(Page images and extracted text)

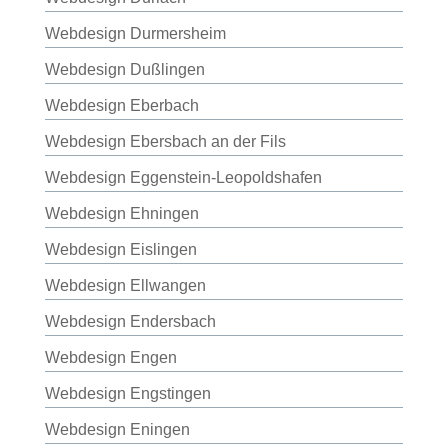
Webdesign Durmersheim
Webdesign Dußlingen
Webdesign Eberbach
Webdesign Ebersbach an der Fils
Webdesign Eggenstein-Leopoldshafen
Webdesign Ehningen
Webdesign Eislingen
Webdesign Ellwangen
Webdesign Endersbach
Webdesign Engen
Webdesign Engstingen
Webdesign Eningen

--

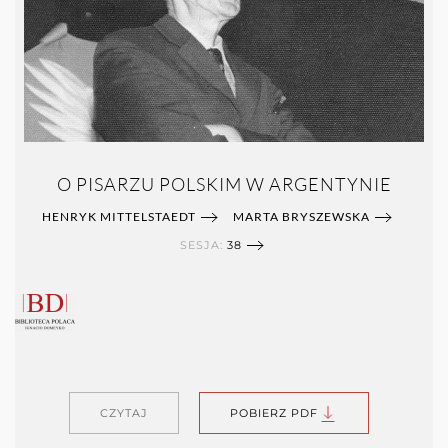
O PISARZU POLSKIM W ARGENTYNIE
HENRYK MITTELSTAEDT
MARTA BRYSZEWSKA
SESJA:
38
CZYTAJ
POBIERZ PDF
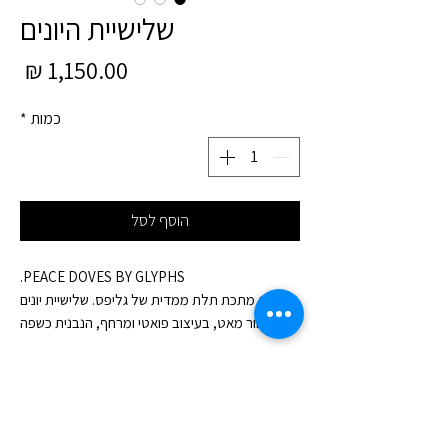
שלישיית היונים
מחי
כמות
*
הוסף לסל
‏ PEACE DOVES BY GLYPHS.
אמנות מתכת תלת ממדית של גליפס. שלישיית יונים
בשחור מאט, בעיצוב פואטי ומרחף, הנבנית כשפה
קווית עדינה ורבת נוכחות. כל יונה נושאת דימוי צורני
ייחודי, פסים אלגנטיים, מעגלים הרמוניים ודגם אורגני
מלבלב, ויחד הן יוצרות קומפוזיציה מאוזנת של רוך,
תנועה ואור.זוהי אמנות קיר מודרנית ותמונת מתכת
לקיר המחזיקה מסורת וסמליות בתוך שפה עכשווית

What you should do: What is needed is an exact copy of the lines above, from the one containing "בשחור מאט, בעיצוב פואטי ומרחף, הנבנית כשפה" through the one containing "תנועה ואור.זוהי אמנות קיר מודרנית ותמונת מתכת", with nothing added.

Result for this exercise:
בשחור מאט, בעיצוב פואטי ומרחף, הנבנית כשפה
קווית עדינה ורבת נוכחות. כל יונה נושאת דימוי צורני
ייחודי, פסים אלגנטיים, מעגלים הרמוניים ודגם אורגני
מלבלב, ויחד הן יוצרות קומפוזיציה מאוזנת של רוך,
תנועה ואור.זוהי אמנות קיר מודרנית ותמונת מתכת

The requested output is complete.